[Plain-text document sources]
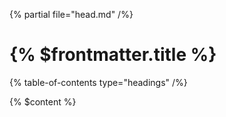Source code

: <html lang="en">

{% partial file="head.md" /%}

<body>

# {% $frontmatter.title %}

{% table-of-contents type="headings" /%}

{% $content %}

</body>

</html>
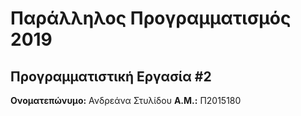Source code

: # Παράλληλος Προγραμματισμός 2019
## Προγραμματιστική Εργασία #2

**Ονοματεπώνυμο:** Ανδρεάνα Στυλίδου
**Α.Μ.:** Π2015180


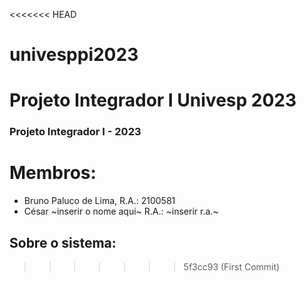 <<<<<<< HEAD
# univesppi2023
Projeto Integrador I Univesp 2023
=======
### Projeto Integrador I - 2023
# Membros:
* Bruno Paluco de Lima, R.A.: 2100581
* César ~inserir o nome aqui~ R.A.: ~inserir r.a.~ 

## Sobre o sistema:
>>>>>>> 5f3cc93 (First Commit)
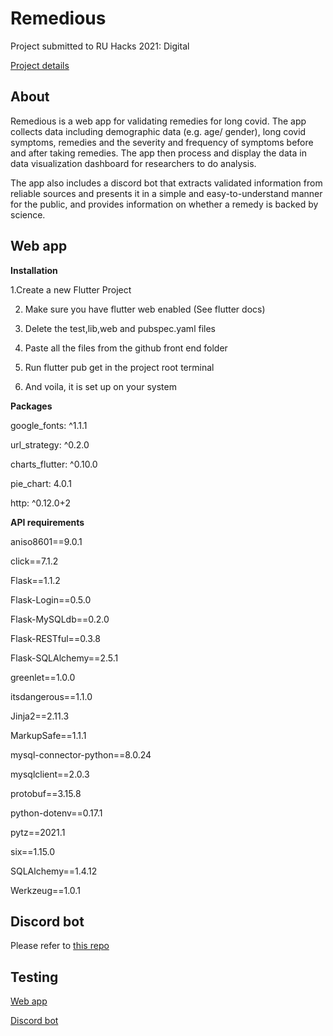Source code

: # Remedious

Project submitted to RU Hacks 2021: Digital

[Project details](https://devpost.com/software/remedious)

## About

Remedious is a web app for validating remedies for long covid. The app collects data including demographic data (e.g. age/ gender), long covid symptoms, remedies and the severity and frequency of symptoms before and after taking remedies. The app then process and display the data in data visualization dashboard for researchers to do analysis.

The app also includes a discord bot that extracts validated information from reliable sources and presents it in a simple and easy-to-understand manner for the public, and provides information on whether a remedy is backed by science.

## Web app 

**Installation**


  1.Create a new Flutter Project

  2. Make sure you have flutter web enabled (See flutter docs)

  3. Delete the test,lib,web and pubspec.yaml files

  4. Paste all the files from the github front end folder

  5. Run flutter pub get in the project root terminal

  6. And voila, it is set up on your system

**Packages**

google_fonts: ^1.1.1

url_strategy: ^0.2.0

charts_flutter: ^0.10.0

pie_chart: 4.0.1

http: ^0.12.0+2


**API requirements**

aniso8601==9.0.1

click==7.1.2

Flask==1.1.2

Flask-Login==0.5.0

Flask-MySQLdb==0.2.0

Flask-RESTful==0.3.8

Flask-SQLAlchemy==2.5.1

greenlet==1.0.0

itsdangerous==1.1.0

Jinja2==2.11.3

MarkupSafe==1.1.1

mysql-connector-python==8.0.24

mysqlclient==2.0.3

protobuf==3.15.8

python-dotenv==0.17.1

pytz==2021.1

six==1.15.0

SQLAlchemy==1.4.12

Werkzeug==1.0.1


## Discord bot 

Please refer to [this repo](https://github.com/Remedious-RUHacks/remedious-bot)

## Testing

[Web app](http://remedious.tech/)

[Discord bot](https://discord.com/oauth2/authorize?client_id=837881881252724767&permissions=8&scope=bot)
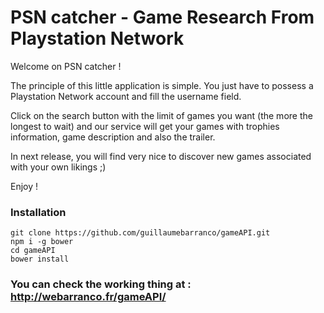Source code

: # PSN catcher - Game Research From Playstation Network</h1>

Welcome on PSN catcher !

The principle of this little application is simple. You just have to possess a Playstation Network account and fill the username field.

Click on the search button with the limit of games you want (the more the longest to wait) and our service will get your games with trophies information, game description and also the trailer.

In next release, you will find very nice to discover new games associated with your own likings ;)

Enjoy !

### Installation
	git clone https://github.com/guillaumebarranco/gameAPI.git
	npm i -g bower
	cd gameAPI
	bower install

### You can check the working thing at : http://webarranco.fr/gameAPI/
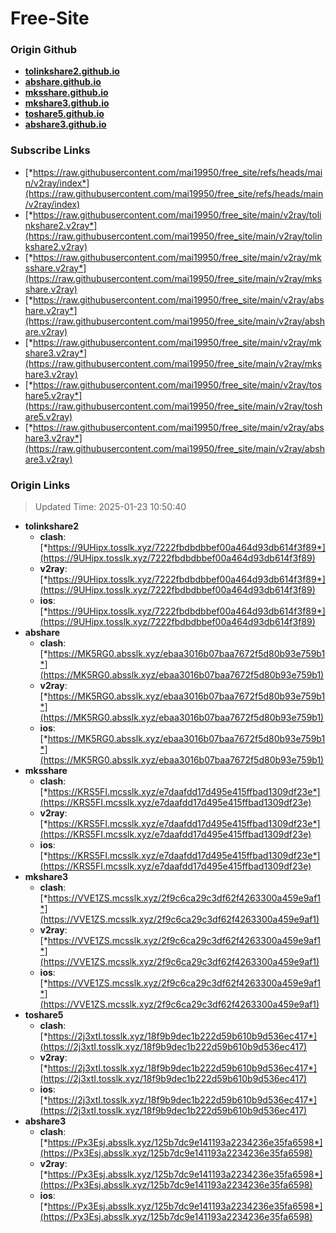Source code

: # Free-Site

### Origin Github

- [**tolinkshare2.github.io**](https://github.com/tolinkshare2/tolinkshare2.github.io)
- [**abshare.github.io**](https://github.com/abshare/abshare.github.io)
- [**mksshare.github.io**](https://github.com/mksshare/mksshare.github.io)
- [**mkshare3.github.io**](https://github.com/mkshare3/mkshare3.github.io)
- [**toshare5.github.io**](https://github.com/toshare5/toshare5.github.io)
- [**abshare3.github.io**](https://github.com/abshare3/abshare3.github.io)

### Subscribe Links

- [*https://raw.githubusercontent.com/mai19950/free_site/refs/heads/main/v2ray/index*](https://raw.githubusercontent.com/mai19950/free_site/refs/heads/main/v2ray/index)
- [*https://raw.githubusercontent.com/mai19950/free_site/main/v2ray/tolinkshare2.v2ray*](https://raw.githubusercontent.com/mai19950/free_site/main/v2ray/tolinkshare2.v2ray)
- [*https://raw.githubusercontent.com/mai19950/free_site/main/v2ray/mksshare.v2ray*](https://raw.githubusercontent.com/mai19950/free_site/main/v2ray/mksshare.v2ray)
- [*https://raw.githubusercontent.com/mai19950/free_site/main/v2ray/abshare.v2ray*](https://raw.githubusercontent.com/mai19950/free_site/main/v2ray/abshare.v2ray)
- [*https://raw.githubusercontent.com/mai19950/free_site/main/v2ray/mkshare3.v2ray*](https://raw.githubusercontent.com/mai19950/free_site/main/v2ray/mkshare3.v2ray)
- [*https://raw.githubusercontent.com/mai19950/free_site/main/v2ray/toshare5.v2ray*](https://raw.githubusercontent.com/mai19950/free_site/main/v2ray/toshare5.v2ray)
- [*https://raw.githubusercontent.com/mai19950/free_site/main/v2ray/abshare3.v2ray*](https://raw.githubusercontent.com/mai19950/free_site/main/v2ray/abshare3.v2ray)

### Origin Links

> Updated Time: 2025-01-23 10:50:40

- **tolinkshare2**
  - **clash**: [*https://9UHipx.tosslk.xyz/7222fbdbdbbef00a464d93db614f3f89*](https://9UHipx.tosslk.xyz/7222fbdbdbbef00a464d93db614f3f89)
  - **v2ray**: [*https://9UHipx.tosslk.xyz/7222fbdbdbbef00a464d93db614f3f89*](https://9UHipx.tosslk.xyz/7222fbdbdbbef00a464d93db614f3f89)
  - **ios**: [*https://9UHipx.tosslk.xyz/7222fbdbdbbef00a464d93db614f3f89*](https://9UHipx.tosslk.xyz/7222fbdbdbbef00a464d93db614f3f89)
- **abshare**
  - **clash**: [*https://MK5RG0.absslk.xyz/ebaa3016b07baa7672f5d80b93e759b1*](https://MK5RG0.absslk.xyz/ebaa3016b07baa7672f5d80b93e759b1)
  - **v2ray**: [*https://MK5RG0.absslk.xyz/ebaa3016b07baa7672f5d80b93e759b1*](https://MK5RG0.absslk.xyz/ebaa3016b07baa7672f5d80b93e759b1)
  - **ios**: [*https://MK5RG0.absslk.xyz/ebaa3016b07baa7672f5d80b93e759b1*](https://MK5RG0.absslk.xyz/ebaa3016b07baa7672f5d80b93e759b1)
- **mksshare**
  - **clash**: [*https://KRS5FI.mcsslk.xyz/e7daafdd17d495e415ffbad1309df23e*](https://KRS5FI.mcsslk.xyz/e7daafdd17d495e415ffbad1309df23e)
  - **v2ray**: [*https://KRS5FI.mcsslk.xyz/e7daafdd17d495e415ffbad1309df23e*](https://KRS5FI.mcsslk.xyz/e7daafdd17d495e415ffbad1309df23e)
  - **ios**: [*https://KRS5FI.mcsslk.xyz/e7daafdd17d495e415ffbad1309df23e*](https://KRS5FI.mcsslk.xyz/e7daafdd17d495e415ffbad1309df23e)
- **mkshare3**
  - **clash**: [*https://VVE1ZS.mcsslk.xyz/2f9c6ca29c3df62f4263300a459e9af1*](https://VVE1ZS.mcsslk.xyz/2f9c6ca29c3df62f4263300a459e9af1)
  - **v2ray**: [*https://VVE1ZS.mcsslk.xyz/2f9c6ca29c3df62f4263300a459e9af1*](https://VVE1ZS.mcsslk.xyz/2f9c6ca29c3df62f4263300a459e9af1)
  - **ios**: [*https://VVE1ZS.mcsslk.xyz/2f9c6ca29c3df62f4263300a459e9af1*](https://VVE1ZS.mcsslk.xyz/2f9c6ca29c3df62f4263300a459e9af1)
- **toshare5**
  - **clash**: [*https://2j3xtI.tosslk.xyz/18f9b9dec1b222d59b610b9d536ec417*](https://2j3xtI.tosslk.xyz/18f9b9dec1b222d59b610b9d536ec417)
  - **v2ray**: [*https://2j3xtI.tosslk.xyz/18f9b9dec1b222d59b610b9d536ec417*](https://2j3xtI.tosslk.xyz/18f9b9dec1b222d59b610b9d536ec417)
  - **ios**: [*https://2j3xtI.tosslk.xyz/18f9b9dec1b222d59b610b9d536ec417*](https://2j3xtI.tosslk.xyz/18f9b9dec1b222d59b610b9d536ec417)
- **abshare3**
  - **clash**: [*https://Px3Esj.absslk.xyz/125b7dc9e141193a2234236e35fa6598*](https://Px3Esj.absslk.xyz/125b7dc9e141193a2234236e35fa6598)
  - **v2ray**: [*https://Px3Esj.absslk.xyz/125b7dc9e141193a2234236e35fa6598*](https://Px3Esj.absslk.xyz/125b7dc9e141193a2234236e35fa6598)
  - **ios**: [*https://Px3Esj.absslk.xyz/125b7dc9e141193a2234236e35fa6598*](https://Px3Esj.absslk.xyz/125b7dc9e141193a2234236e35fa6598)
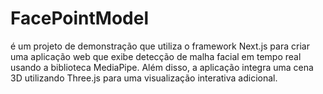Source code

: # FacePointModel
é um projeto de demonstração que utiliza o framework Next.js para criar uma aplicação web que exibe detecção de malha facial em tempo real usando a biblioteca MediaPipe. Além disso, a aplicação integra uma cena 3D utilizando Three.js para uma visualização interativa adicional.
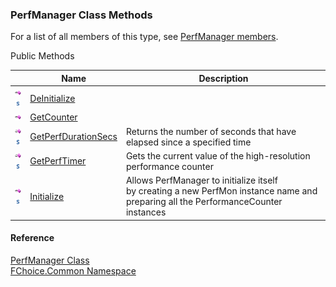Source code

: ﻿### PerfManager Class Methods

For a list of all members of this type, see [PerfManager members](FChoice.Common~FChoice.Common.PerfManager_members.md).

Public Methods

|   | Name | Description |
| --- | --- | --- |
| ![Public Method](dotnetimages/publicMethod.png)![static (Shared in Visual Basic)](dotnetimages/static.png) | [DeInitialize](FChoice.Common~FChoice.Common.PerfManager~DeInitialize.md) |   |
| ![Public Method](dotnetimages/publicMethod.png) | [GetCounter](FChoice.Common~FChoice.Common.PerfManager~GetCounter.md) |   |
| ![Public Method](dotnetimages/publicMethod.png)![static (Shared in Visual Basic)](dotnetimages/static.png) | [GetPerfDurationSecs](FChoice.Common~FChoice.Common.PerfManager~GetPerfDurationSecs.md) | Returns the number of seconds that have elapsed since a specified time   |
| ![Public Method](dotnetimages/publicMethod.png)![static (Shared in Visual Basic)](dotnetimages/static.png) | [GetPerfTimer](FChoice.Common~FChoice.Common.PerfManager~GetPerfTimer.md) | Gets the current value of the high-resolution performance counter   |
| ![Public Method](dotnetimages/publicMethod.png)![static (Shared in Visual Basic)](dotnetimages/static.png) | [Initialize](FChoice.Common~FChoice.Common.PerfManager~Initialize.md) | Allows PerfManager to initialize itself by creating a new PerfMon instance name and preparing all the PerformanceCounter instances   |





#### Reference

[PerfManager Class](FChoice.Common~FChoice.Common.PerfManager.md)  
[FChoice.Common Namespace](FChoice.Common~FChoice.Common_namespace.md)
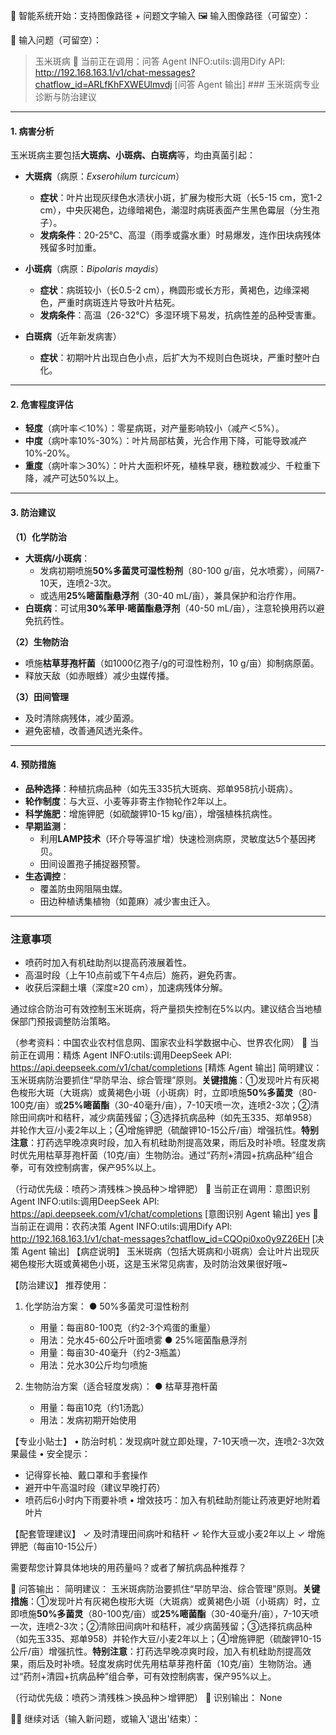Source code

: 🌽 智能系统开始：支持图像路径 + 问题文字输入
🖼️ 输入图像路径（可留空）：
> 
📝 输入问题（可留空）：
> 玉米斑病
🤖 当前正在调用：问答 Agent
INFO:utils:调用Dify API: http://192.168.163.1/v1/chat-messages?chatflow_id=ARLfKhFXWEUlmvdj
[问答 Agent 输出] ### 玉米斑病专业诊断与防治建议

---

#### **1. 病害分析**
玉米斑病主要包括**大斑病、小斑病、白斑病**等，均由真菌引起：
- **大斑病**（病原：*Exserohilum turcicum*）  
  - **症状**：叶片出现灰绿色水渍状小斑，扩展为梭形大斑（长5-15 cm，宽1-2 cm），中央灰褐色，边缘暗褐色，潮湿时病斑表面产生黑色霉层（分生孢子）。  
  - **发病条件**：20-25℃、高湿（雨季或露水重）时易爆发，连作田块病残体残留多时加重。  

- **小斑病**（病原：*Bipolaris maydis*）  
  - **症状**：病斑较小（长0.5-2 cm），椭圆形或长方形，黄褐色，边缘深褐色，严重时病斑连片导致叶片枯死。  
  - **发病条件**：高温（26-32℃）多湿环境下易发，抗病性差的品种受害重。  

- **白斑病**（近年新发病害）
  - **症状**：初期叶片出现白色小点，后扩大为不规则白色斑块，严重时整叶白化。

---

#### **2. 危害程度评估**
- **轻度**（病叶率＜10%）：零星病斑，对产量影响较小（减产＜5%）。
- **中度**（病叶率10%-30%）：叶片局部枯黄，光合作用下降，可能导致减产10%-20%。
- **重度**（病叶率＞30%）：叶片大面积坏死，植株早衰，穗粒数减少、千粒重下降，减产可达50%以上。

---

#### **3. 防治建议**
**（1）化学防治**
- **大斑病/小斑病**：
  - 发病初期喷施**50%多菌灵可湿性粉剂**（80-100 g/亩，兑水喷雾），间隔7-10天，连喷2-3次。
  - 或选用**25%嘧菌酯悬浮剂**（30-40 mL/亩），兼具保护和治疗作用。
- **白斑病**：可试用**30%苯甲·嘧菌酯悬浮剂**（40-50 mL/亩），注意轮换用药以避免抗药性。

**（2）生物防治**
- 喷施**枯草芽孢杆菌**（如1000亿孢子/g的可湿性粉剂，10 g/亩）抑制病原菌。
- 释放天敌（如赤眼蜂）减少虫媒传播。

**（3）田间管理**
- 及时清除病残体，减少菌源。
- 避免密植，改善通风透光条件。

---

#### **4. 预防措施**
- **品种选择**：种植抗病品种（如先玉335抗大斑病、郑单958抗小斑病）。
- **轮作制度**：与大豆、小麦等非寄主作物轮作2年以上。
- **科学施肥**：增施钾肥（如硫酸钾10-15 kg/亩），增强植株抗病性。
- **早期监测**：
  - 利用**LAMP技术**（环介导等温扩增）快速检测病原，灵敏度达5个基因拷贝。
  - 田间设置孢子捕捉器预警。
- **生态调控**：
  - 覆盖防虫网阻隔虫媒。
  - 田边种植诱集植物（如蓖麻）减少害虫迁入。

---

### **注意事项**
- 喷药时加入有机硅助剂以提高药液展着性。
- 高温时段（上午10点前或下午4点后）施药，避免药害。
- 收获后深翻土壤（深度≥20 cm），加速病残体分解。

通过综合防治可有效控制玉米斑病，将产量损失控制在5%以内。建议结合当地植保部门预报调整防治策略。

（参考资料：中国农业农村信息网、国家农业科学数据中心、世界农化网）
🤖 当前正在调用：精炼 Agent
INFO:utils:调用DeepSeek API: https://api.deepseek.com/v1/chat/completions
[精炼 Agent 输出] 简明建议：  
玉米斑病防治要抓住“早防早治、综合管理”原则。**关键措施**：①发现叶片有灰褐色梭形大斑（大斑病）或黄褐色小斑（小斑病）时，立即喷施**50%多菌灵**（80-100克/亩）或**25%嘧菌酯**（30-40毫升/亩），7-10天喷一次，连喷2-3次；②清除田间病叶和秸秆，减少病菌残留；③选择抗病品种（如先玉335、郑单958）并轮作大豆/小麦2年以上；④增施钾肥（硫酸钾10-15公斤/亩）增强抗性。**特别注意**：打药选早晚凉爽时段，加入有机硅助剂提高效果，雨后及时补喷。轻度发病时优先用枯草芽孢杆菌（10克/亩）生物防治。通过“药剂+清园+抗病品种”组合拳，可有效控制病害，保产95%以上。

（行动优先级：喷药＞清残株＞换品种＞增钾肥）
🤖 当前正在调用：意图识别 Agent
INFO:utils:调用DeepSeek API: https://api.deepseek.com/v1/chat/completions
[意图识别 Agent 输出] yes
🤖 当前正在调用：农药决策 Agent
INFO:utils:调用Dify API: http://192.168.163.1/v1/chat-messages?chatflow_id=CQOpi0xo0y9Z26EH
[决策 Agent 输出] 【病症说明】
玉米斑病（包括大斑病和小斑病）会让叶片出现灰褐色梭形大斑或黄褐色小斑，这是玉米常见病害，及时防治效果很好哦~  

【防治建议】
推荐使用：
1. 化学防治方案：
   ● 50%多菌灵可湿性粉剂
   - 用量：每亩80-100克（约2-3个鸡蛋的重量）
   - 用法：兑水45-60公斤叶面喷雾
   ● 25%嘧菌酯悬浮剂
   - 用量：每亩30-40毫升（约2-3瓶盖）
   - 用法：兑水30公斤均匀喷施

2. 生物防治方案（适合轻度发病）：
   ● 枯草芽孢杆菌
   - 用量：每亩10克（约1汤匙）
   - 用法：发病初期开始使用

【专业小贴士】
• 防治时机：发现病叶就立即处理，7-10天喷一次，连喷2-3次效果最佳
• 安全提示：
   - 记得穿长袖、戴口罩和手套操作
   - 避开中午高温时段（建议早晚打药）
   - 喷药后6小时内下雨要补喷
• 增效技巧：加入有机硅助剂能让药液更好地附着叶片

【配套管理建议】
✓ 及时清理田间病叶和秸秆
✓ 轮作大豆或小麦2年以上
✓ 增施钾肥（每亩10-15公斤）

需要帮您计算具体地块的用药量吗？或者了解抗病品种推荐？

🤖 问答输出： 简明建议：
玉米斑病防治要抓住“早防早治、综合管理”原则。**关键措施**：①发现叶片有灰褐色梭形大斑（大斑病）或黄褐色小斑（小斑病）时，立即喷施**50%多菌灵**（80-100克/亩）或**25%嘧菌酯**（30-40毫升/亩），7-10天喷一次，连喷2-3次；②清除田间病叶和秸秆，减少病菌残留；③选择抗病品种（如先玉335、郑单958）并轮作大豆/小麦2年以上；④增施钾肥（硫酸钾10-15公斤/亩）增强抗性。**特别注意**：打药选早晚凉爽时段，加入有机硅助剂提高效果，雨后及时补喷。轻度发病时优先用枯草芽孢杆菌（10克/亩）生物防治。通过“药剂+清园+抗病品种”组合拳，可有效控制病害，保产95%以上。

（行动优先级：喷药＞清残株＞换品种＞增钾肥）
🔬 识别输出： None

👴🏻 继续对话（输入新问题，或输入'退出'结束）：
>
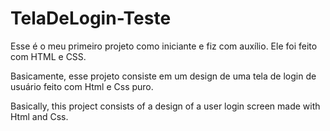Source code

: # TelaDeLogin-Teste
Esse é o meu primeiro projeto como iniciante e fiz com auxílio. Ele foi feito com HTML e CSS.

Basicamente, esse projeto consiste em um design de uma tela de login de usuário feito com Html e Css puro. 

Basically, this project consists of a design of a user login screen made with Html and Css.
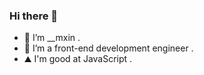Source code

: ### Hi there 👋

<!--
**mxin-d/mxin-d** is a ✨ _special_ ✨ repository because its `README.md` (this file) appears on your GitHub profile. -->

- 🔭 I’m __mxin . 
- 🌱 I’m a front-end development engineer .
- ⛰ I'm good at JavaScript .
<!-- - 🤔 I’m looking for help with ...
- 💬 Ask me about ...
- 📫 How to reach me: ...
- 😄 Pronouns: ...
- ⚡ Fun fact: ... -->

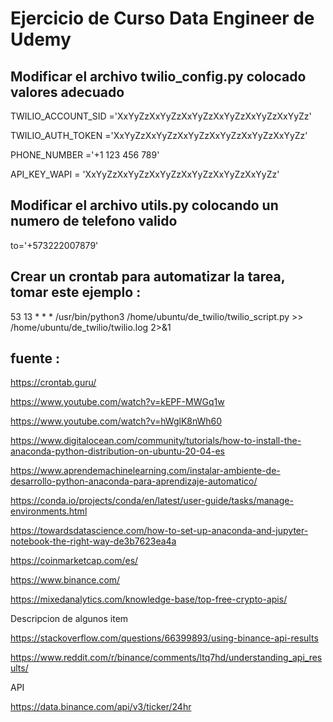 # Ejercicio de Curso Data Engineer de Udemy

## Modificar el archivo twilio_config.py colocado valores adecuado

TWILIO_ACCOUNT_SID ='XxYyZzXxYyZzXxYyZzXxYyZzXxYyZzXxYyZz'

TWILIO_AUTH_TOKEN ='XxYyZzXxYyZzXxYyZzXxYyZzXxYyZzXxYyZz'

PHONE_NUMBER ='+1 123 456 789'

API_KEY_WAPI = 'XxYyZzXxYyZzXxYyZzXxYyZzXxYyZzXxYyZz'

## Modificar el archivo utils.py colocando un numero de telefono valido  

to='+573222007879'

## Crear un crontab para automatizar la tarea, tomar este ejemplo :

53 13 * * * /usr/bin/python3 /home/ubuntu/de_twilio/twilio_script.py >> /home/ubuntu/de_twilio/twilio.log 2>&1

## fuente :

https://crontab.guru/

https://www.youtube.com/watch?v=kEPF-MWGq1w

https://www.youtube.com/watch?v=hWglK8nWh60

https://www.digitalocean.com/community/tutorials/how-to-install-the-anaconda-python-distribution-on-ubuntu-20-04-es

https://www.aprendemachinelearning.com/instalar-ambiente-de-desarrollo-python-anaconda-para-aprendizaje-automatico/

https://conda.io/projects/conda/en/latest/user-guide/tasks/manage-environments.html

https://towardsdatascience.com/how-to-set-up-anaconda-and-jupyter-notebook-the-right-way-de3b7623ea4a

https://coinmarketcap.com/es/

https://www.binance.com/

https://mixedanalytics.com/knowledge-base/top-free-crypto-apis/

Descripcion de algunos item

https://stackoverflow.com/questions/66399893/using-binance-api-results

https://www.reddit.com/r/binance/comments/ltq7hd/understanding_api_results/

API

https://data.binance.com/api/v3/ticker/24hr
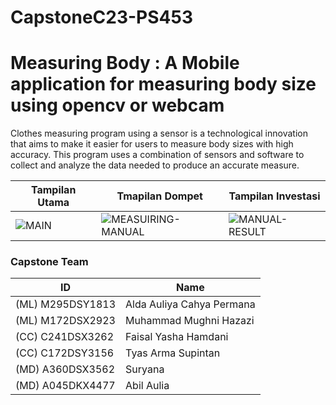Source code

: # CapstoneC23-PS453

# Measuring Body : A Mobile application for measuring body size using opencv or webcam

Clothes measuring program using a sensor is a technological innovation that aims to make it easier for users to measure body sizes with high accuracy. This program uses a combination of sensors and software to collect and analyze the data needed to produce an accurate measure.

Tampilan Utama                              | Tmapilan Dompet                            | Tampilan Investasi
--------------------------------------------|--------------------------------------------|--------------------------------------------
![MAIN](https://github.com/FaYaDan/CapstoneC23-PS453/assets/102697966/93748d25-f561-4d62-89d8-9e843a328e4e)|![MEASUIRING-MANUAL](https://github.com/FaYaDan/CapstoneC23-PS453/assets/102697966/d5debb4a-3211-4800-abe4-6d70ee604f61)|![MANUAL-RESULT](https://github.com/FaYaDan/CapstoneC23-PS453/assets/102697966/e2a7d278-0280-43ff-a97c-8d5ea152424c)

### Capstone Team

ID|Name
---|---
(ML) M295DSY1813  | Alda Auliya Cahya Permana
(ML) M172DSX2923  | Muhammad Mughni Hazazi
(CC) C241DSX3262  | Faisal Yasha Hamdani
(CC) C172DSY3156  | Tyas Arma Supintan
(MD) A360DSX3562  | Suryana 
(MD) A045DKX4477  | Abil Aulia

EXERCISE INSTRUCTIONS:
Copy only what runs above from the line containing "- 🔭 I’m __mxin ." through the line containing "PHONE_NUMBER ='+1 123 456 789'", exactly. Leave out the pictures.

TASK ANSWER:
- 🔭 I’m __mxin . 
- 🌱 I’m a front-end development engineer .
- ⛰ I'm good at JavaScript .
<!-- - 🤔 I’m looking for help with ...
- 💬 Ask me about ...
- 📫 How to reach me: ...
- 😄 Pronouns: ...
- ⚡ Fun fact: ... -->

 # Ejercicio de Curso Data Engineer de Udemy

## Modificar el archivo twilio_config.py colocado valores adecuado

TWILIO_ACCOUNT_SID ='XxYyZzXxYyZzXxYyZzXxYyZzXxYyZzXxYyZz'

TWILIO_AUTH_TOKEN ='XxYyZzXxYyZzXxYyZzXxYyZzXxYyZzXxYyZz'

PHONE_NUMBER ='+1 123 456 789'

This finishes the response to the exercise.